Of course, Isabel can't really not get involved.  First of all it wouldn't make much of story if the heroine didn't stumble upon a mystery in each installment.  But besides that, Isabel is always carrying on an internal dialog over what her moral imperative is in any given situation.   She has nothing but her own reason upon which to base her decisions.  And her reason often directs her toward multiple conflicting behaviors.

Each of my vocations carries its own set of responsibilities.  I cannot accomplish any of these tasks perfectly. I might be tempted to feel guilty if I can't do everything.  I think that "Supermom" might be a good word for the idea of doing everything and doing it really well.  But I am very definitely NOT a supermom.  I must prioritize.  If I keep in mind the Christian precepts of loving God above all things and loving my neighbor as myself, this helps me prioritize.  God has further specified that His married children must be a helper for their spouses, and those with children must train their children in God's law and the message of grace through Jesus Christ. These always must remain my highest priority.

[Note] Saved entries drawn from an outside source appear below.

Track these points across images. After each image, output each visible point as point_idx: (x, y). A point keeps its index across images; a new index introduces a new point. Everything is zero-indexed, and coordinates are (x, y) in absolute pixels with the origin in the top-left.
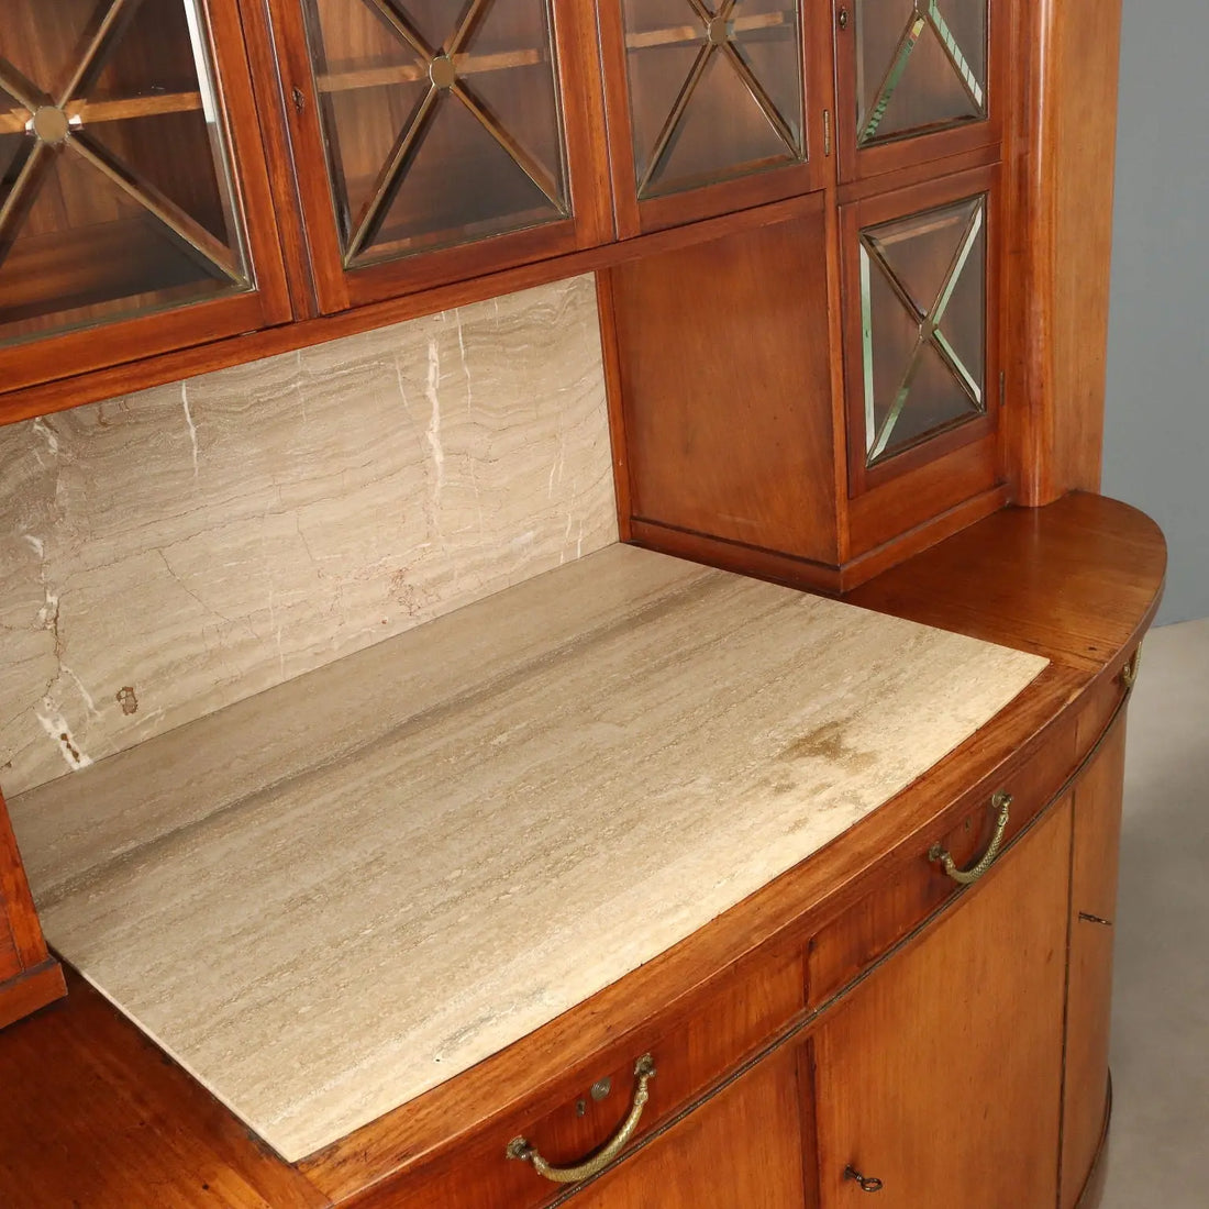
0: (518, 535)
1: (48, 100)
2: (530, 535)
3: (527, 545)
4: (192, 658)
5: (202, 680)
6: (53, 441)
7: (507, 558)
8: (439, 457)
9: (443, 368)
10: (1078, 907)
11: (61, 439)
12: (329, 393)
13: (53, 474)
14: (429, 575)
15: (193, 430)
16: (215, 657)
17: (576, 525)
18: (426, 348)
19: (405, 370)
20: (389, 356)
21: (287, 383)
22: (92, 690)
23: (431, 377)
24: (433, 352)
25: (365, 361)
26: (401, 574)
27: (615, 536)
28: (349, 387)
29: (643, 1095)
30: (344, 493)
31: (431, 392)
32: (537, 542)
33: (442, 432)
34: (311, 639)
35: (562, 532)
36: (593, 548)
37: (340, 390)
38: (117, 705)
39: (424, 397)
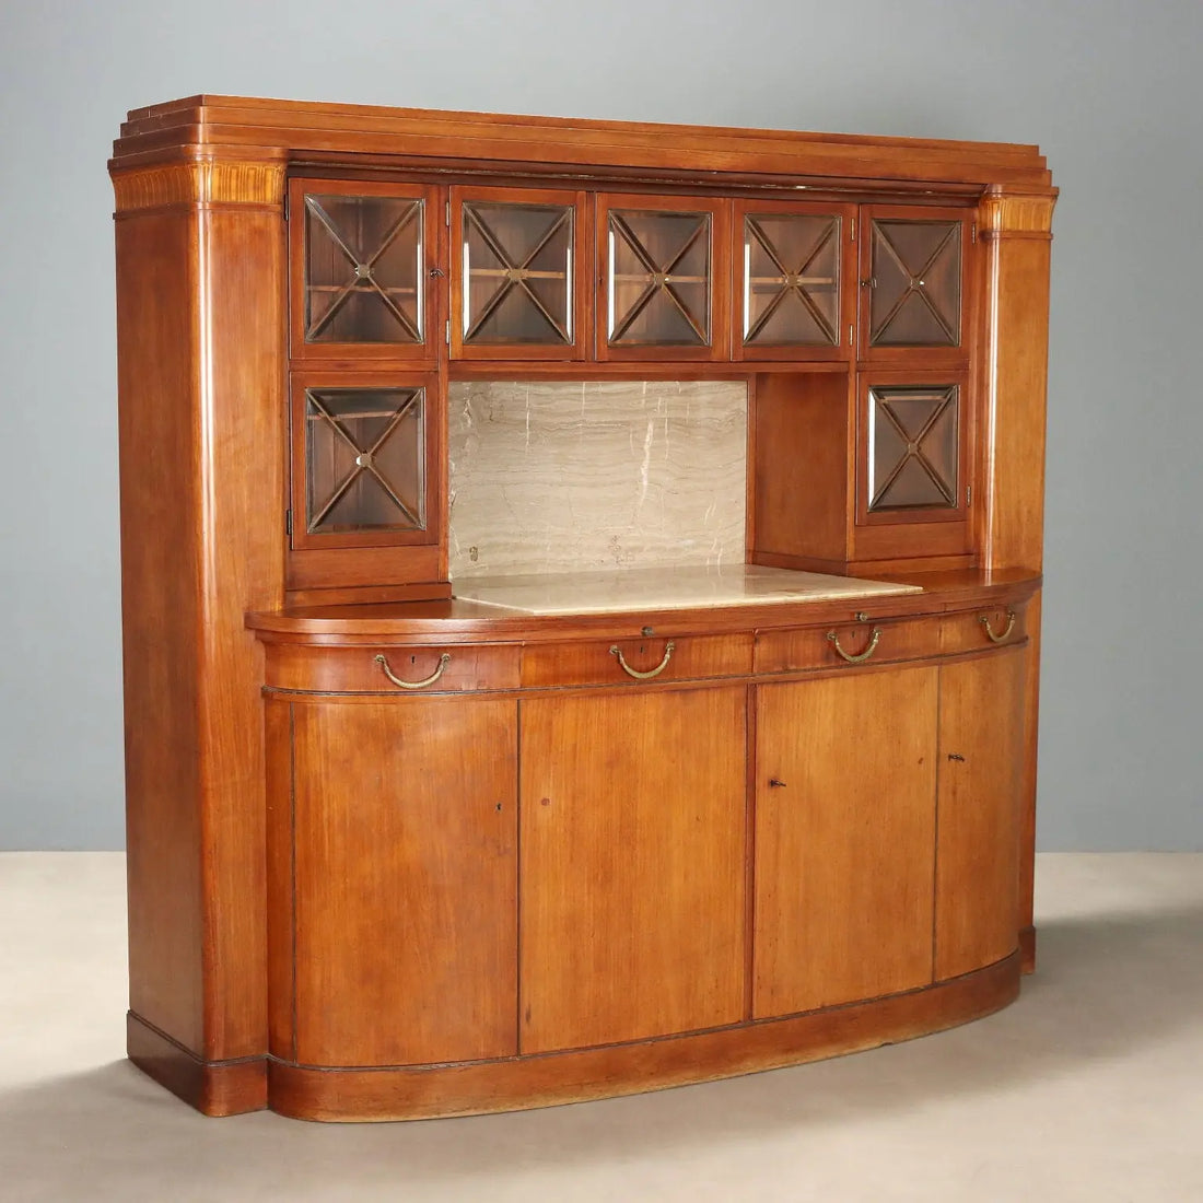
0: (683, 540)
1: (516, 267)
2: (690, 542)
3: (688, 547)
4: (507, 544)
5: (507, 557)
6: (469, 422)
7: (675, 550)
8: (645, 483)
9: (655, 437)
10: (945, 752)
11: (473, 422)
12: (596, 433)
13: (467, 436)
14: (631, 544)
15: (528, 433)
16: (517, 547)
17: (719, 546)
18: (647, 425)
19: (635, 432)
20: (628, 424)
21: (575, 423)
22: (460, 543)
23: (647, 440)
24: (650, 427)
25: (616, 423)
26: (615, 539)
27: (742, 560)
28: (605, 433)
29: (668, 656)
30: (594, 486)
31: (646, 447)
32: (693, 547)
33: (650, 469)
34: (564, 557)
35: (710, 546)
36: (728, 562)
37: (601, 433)
38: (469, 554)
39: (642, 449)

My other vocations must fit around the edges of those top priorities.  Sometimes my interest is more or less toward one or another of these auxiliary vocations.  But when I am faithful to the first priorities, I need feel no guilt about the extent to which I am able to accomplish the other tasks I might attempt to fulfill.  Any pangs of conscience on that score are self-imposed.

And even when I don't fulfill perfectly the top priorities, I can trust to God's grace and Jesus' perfect life for me.  God has given me that.  He has credited to my name the perfect life of Christ.  What a relief!  What blessing!  What joy!